In short, it depicts a young woman talking about how certain people in her life (her family, friends and some strangers) have made her feel about taking antidepressants. Some implied that she should ‘try harder to make herself better’, others said she is ‘weak for taking the pills’ or ‘why not just eat better’.
What was so important for me about this film is that for the first time a clear definition of ‘pill shaming’ seems to emerge – namely, the act of disparaging or shaming people for either taking or wanting to take antidepressants (e.g. calling them weak, asking them to try harder etc.). In fact, the BBC goes one step further by offering us an explicit definition of pill shaming: the act of making others ‘feel guilty for taking medication for their mental health’.

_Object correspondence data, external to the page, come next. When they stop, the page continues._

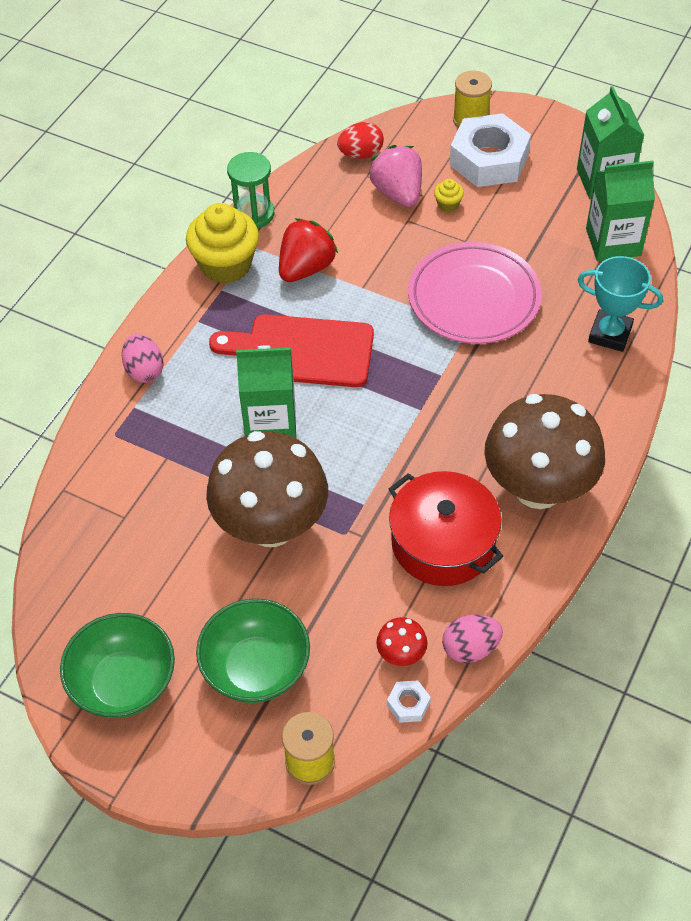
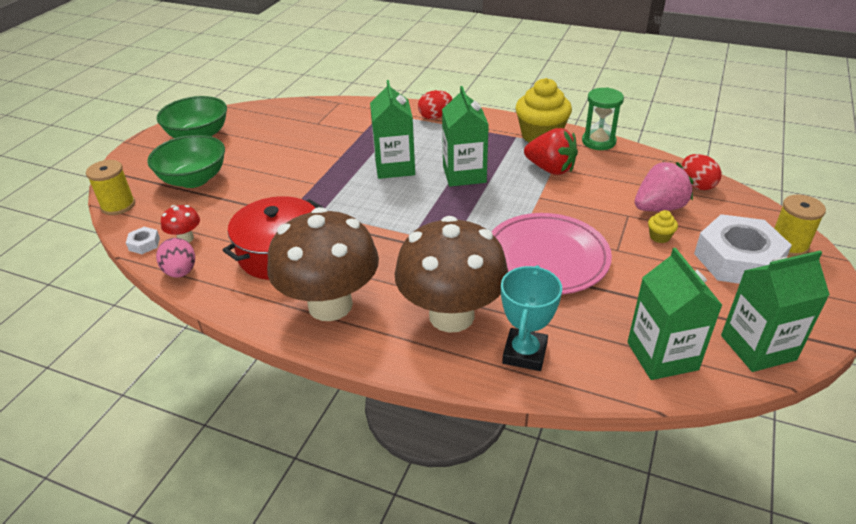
camera: 85 degrees right, 15 degrees down
(144, 370) = (435, 116): pink egg -> red egg
(271, 526) = (305, 175): brown mushroom -> brown mushroom (451, 316)
(302, 351) = (464, 174): red cutting board -> green carton

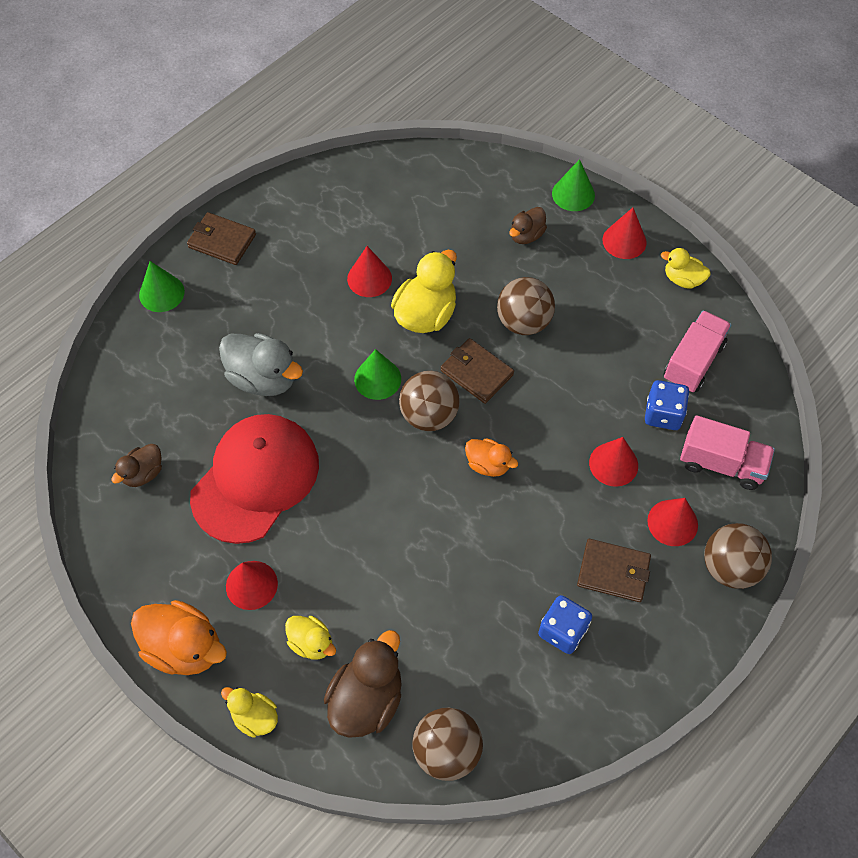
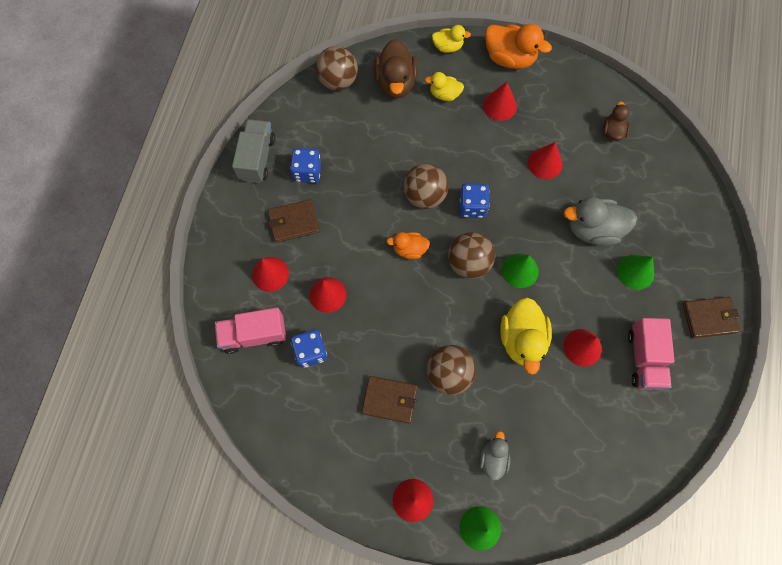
camera: 150 degrees right, 10 degrees up
(161, 293) = (711, 253): green cone -> green cone (635, 272)
(184, 648) = (509, 58): orange duck -> orange duck turned 150 degrees counterclockwise
(255, 479) = (545, 163): red cap -> red cone
(381, 475) = (472, 206): none -> blue dice
(476, 372) = (457, 312): brown wallet -> brown wallet (390, 400)
(526, 235) = (493, 458): brown duck -> grey duck
(623, 689) = (257, 158): none -> grey truck
(682, 279) = (348, 486): yellow duck -> none
(693, 362) = (307, 409): pink truck -> pink truck (644, 358)
(730, 567) = (221, 263): brown ball -> brown ball (424, 196)

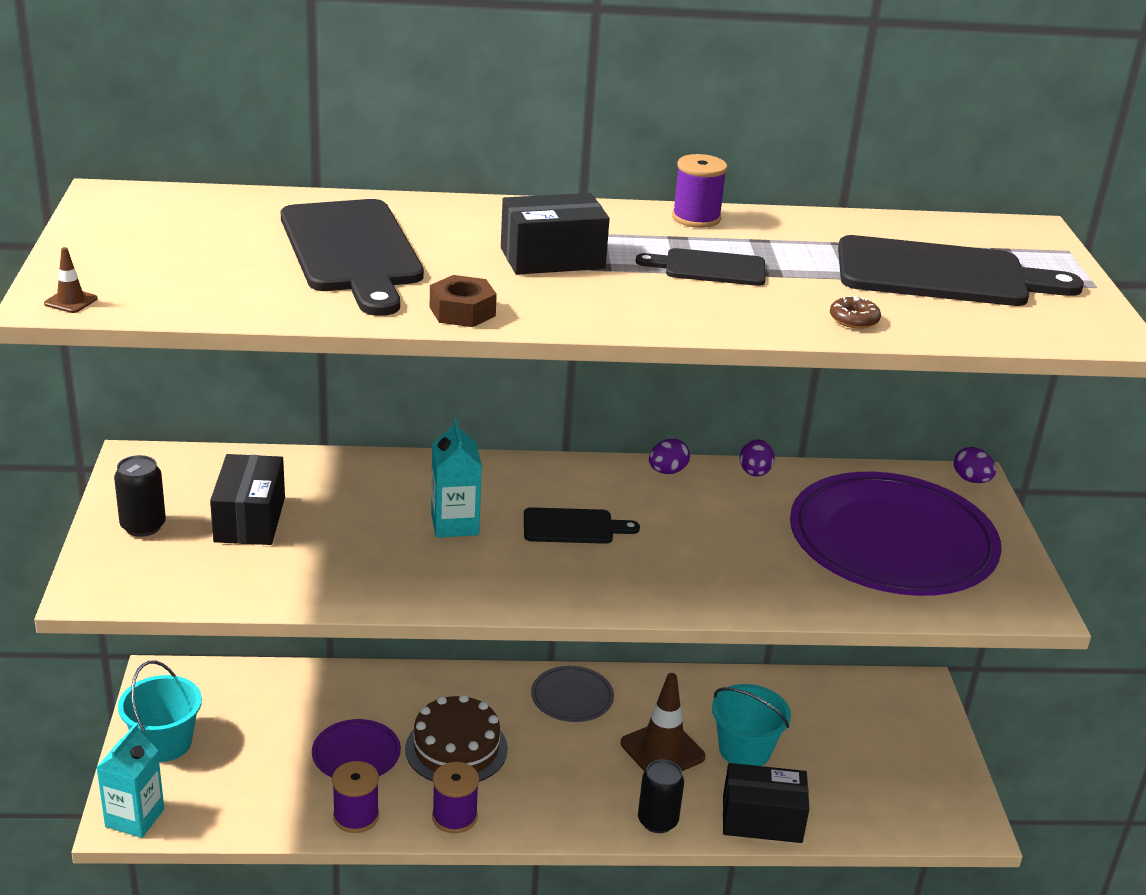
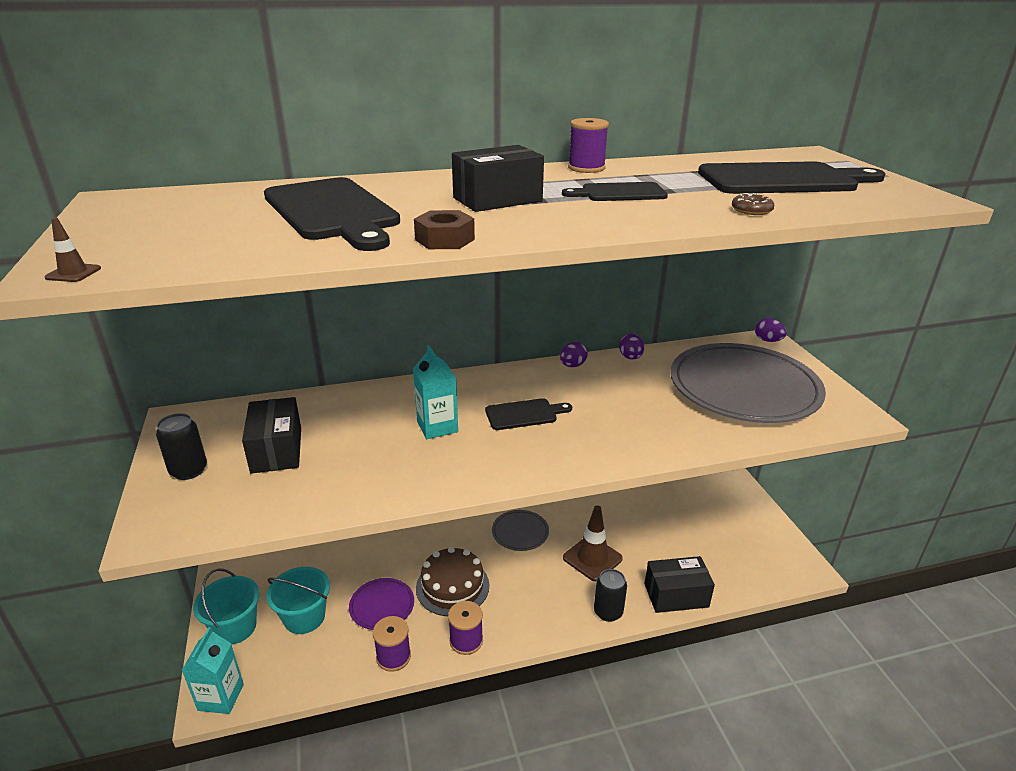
camera: 10 degrees left, 0 degrees up
(744, 750) = (645, 547): turquoise bucket -> turquoise bucket (304, 617)
(892, 542) = (744, 388): purple plate -> grey plate

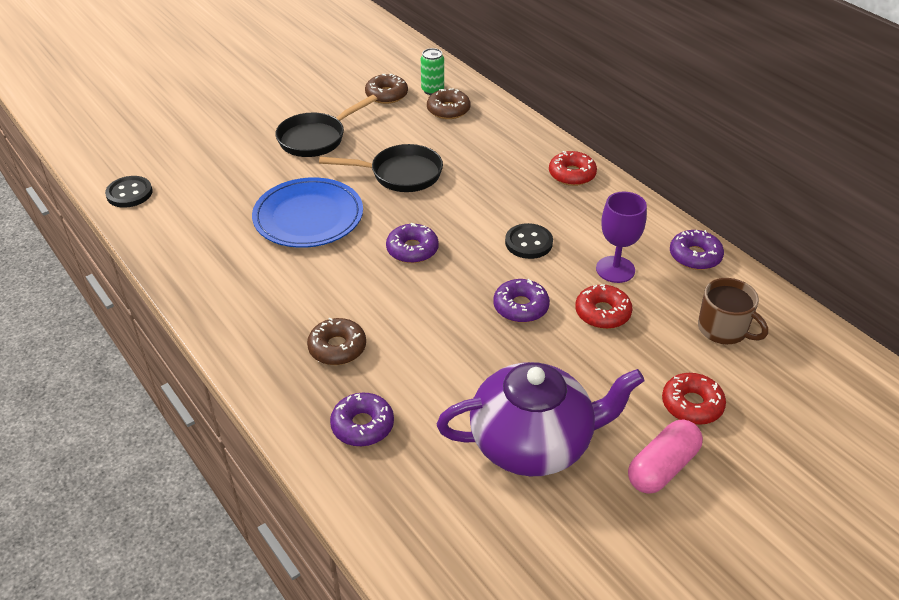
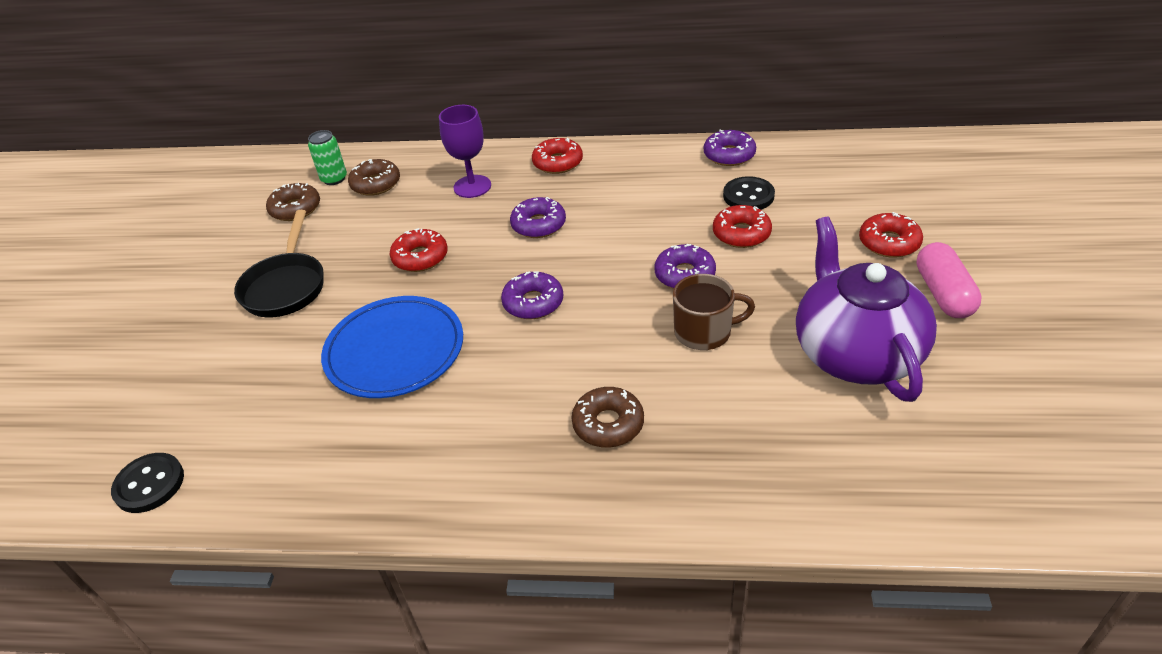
camera: 45 degrees left, 0 degrees up
(362, 425) = (733, 459): purple donut -> purple donut (538, 225)
(400, 174) = (420, 257): black pan -> red donut
(528, 243) = (611, 229): black button -> black button (748, 196)
(533, 443) = (855, 353): purple teapot -> purple teapot turned 45 degrees counterclockwise
(615, 269) = (698, 200): purple goblet -> purple goblet (472, 186)
(724, 329) = (823, 184): brown mug -> brown mug (704, 332)

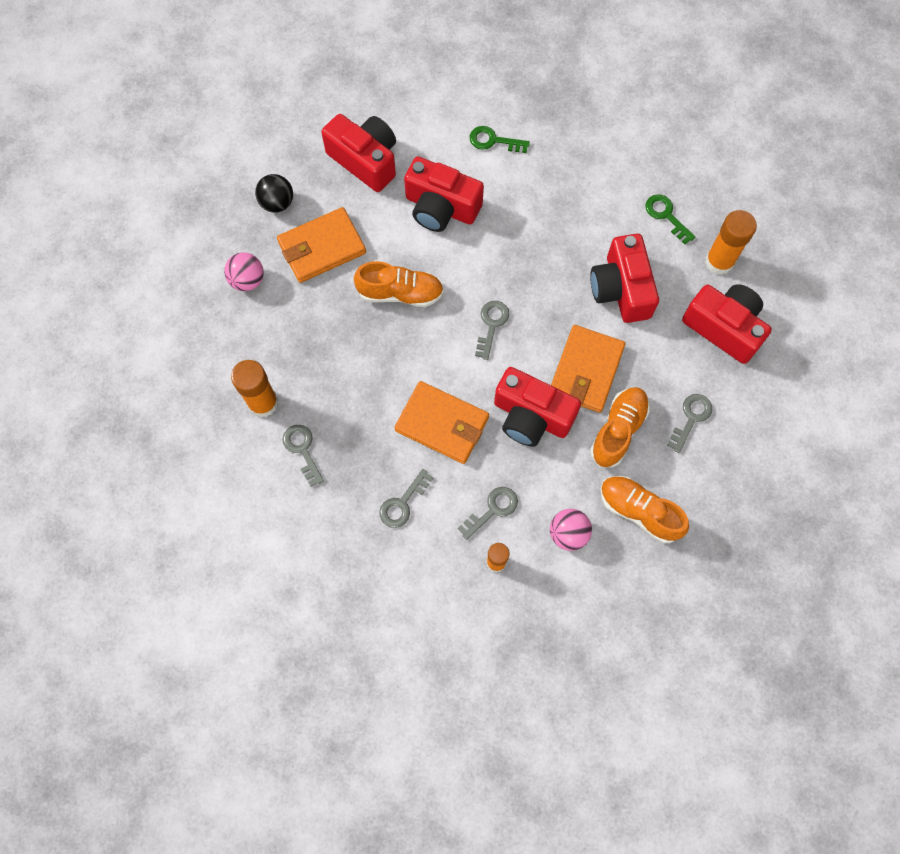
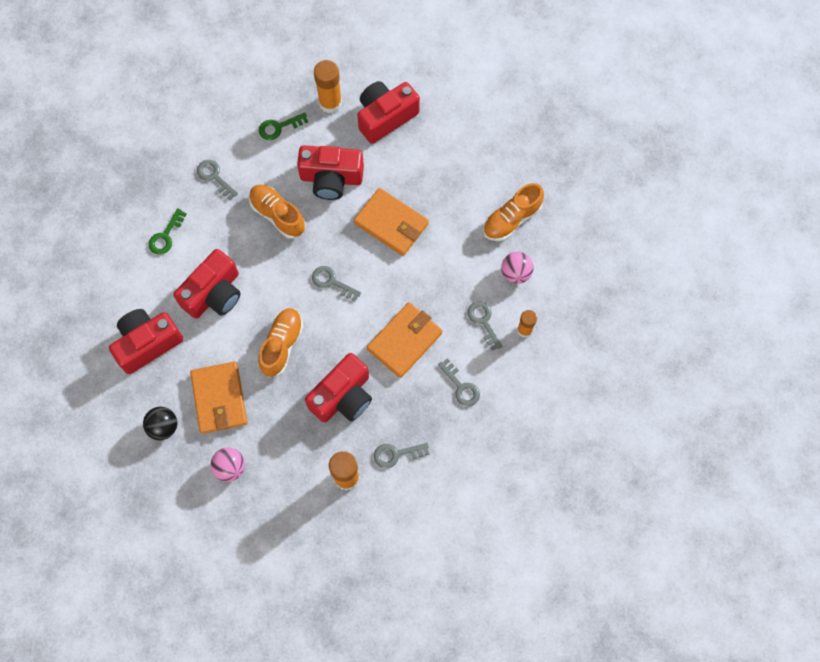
camera: 75 degrees left, 0 degrees up
(531, 416) = (417, 273): red camera -> red camera (343, 396)
(618, 430) = (446, 215): orange shoe -> orange shoe (278, 215)
(691, 418) = (450, 162): grey key -> grey key (214, 177)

I like this definition, because, according to it, I would agree that what is being called ‘pill shaming’ is both wrong and indeed does happen. In fact, the sad thing is that this phenomenon is not just restricted to taking pills. We all know examples of what we could call ‘therapy shaming’ or ‘mindfulness shaming’ or ‘counselling shaming’. In short, whenever someone is shamed for simply trying to help themselves (especially if they believe the intervention works) we should call that behaviour out.
Insofar as the term ‘pill-shaming’ is used in the above manner, then, I believe it may have its place. Where I believe it clearly has no place, is when it is used indiscriminately to either misrepresent, dismiss or discourage legitimate criticism of drugs (a mistake which, thankfully, the BBC does not make in its video). I say this because, unfortunately, and in the past, the ‘shaming’ epithet has been used in precisely this loose or ad hominem fashion; in an attempt to lump important criticism into the category of subtle abuse. This is achieved by either explicitly mislabelling legitimate critique as ‘pill shaming’ or else more subtly implying that any legitimate evidence-based criticism of the drugs inevitably fuels or leads to pill shaming.
When the above strategies are deployed by those who feel they have to promote or defend the drugs, then it is also right that we call them out. New trending terms in mental health are neither here nor there – it is how they are used that counts.